| WHAT YOU ARE ASKED TO DO |
Arrange the lines of the listing as a numbered list, starting with the line that contains "Versandarten" and going on through the line that contains "zebrasquareSTUDIOS", both included. Leave out any blank lines.

| DATA EXTRACT |
·····

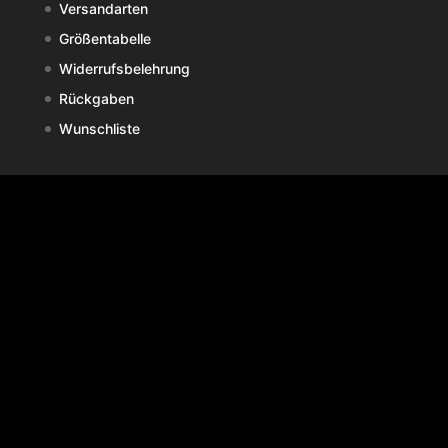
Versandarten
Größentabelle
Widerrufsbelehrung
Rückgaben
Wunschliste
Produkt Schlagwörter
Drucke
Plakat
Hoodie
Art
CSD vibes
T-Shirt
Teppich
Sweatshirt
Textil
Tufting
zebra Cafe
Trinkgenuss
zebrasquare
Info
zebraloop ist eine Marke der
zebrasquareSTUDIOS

·····

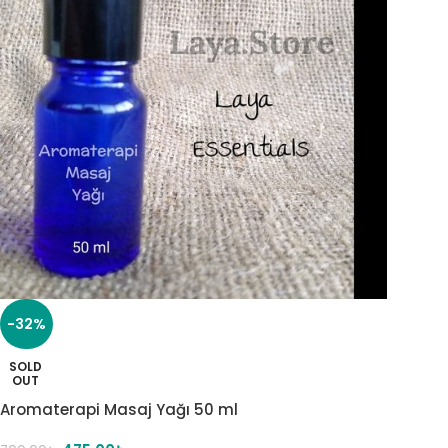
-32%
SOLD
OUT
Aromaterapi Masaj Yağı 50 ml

·····

| PROBLEM SOLUTION |
1. Versandarten
2. Größentabelle
3. Widerrufsbelehrung
4. Rückgaben
5. Wunschliste
6. Produkt Schlagwörter
7. Drucke
8. Plakat
9. Hoodie
10. Art
11. CSD vibes
12. T-Shirt
13. Teppich
14. Sweatshirt
15. Textil
16. Tufting
17. zebra Cafe
18. Trinkgenuss
19. zebrasquare
20. Info
21. zebraloop ist eine Marke der
22. zebrasquareSTUDIOS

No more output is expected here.